AntreasAntoniou / HowToTrainYourMAMLPytorch

The original code for the paper "How to train your MAML" along with a replication of the original "Model Agnostic Meta Learning" (MAML) paper in Pytorch.
https://arxiv.org/abs/1810.09502
Other
773 stars 137 forks source link

About the configs of `MAML` and `MAML++` #29

Closed yang-jin-hai closed 4 years ago

yang-jin-hai commented 4 years ago

I noticed that MAML and MAML++ configs for mini-imagenet differ in the term of "total_epochs_before_pause" (100 for the former and 101 for the latter), I'm wondering what this config means and why they are different. The "total_epochs_before_pause" configs of omniglot seem to be identical.

Also, I also noticed the config "first_order_to_second_order_epoch" is set to be -1, seems to be a conflict to the Derivative-Order Annealing strategy.

Thanks in advance!

yang-jin-hai commented 4 years ago

Also, I noticed that MAML++ configs for mini-ImageNet don't use Cosine Annealing of Meta-Optimizer Learning Rate strategy since the min-learning rate is set the same as the initial learning rate.

AntreasAntoniou commented 4 years ago

"total_epochs_before_pause" is a hyperparameter that controls how often python will exit. I used it mainly because I sometimes had to break my experiments in multiple chunks due to compute limitation on clusters.

The first_order_to_second_order_epoch is overall useful at speeding things up and is used at various experiments. However, in some other cases you might converge faster without it.
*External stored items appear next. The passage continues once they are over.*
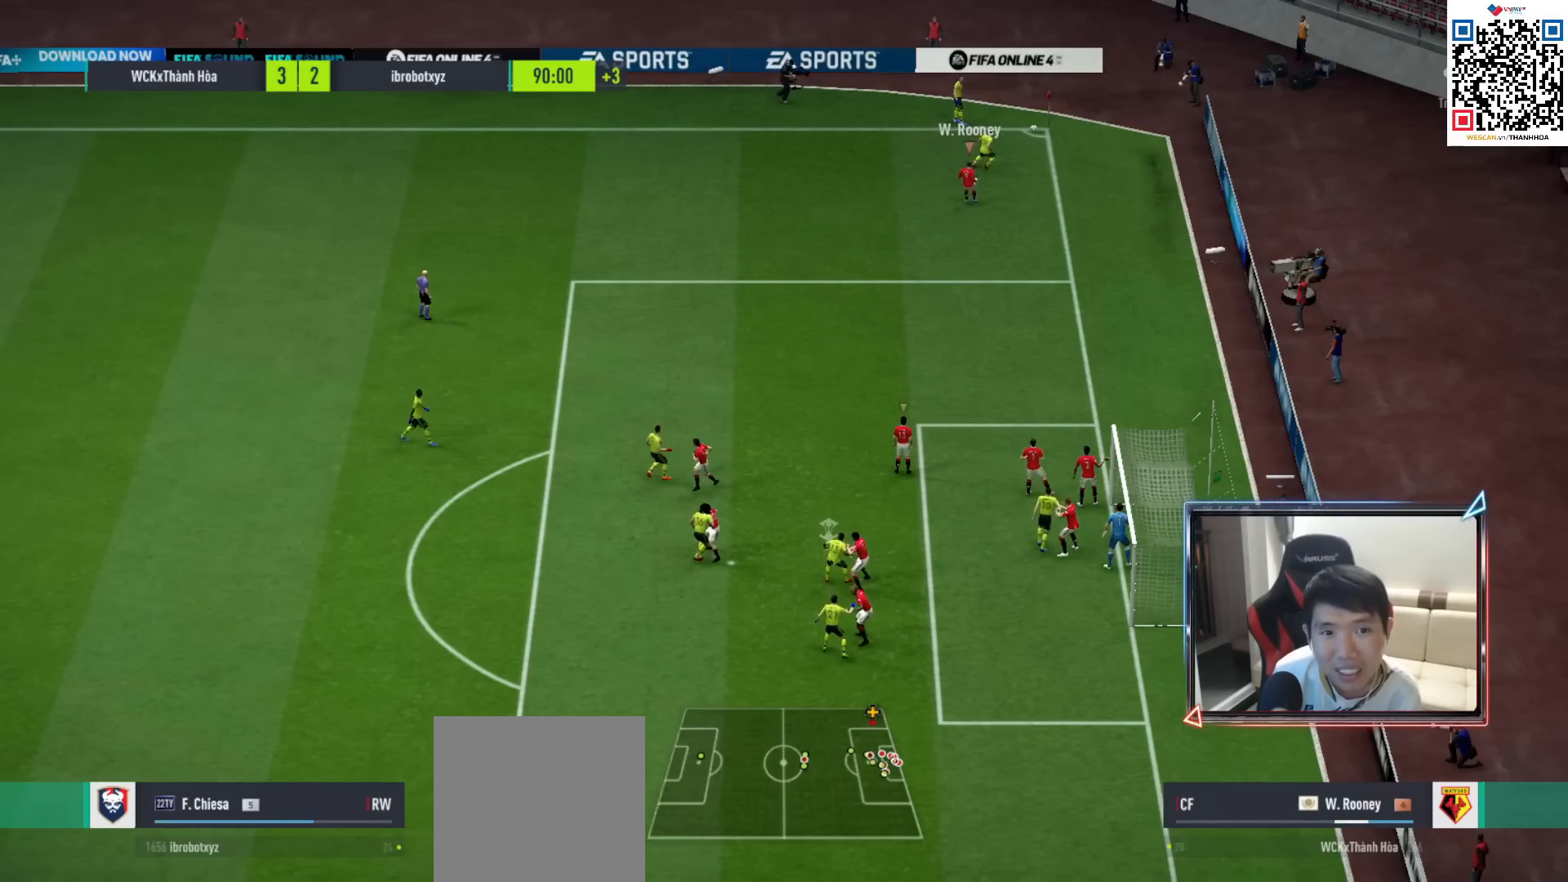
{"buttons": [], "left_stick": "left", "right_stick": "center", "events": [[450, "left_stick", "left"]]}
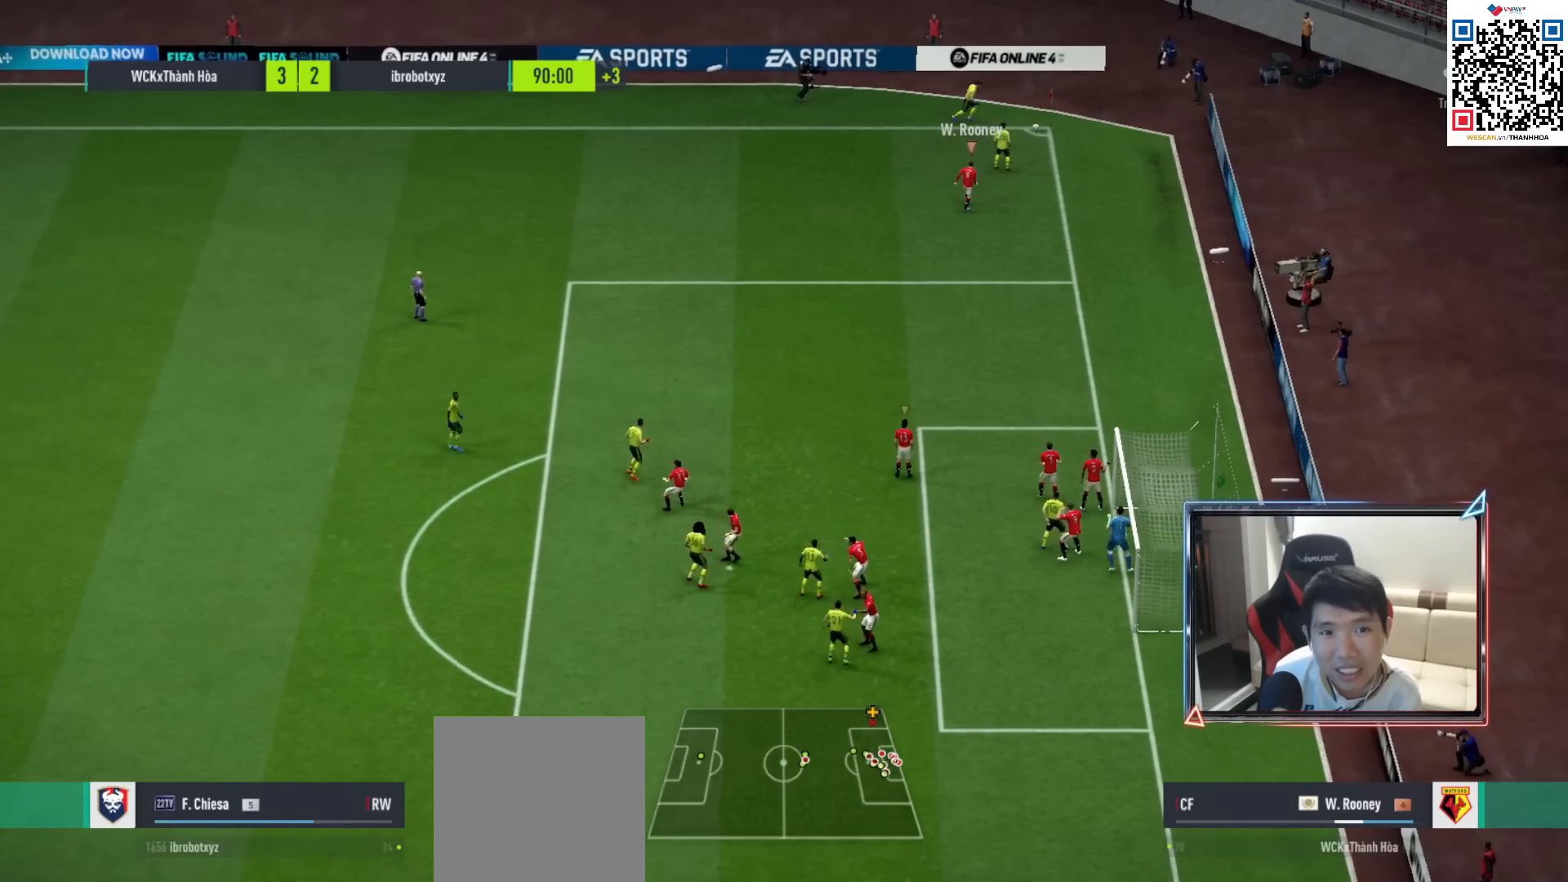
{"buttons": ["R1"], "left_stick": "up-left", "right_stick": "center", "events": [[167, "left_stick", "up-left"], [283, "R1", "down"]]}
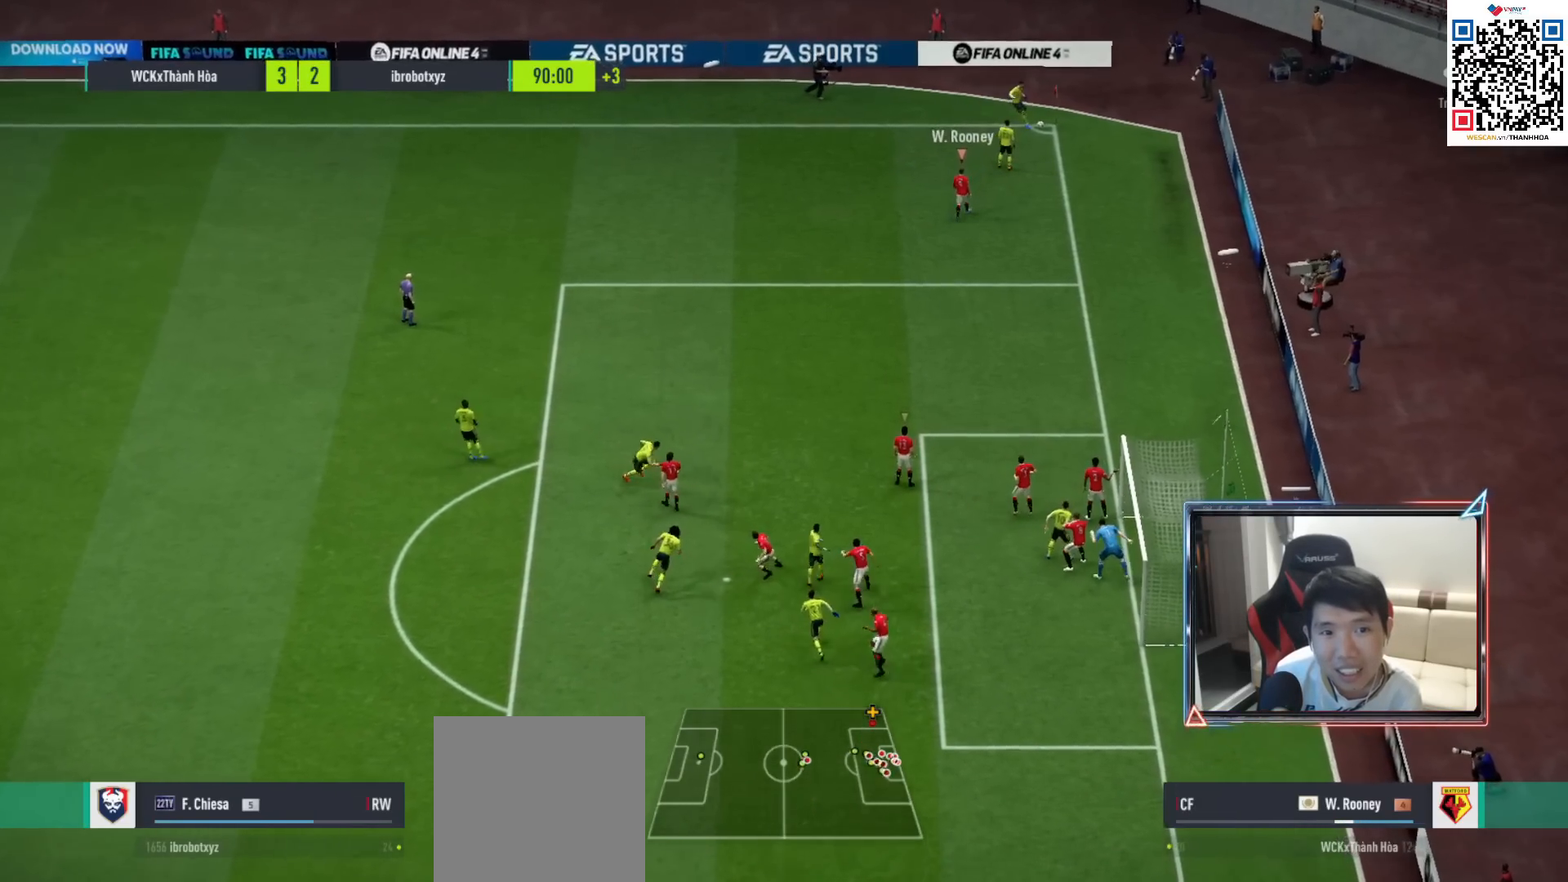
{"buttons": ["R1"], "left_stick": "up", "right_stick": "center", "events": [[100, "left_stick", "up"]]}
Hence why I left it like that in some cases.

On Sun, 5 Apr 2020 at 06:46, WannaSeaU notifications@github.com wrote:

I noticed that MAML and MAML++ configs for mini-imagenet differ in the term of "total_epochs_before_pause" (100 for the former and 101 for the latter), I'm wondering what this config means and why they are different. The "total_epochs_before_pause" configs of omniglot seem to be identical.

Also, I also noticed the config "first_order_to_second_order_epoch" is set to be -1, seems to be a conflict to the Derivative-Order Annealing strategy.

Thanks in advance!

— You are receiving this because you are subscribed to this thread. Reply to this email directly, view it on GitHub https://github.com/AntreasAntoniou/HowToTrainYourMAMLPytorch/issues/29, or unsubscribe https://github.com/notifications/unsubscribe-auth/ACSK4NXR7Z5XDDRTYQ5KZITRLALL7ANCNFSM4MAEB6YA .

AntreasAntoniou commented 4 years ago

That's because in certain experiments you can converge faster without the cosine annealer. I provided the exact configs to reproduce the results I have in the paper.

On Mon, 6 Apr 2020 at 16:00, WannaSeaU notifications@github.com wrote:

Also, I noticed that MAML++ configs for mini-ImageNet don't use Cosine Annealing of Meta-Optimizer Learning Rate strategy since the min-learning rate is set the same as the initial learning rate.

— You are receiving this because you are subscribed to this thread. Reply to this email directly, view it on GitHub https://github.com/AntreasAntoniou/HowToTrainYourMAMLPytorch/issues/29#issuecomment-609848093, or unsubscribe https://github.com/notifications/unsubscribe-auth/ACSK4NW2YCSEBQZCWYKBU5LRLHVAPANCNFSM4MAEB6YA .

yang-jin-hai commented 4 years ago

Thanks! I've read all the codes, and it benefits me a lot! I can reproduce the results in the paper with the configs you provided. Awesome work!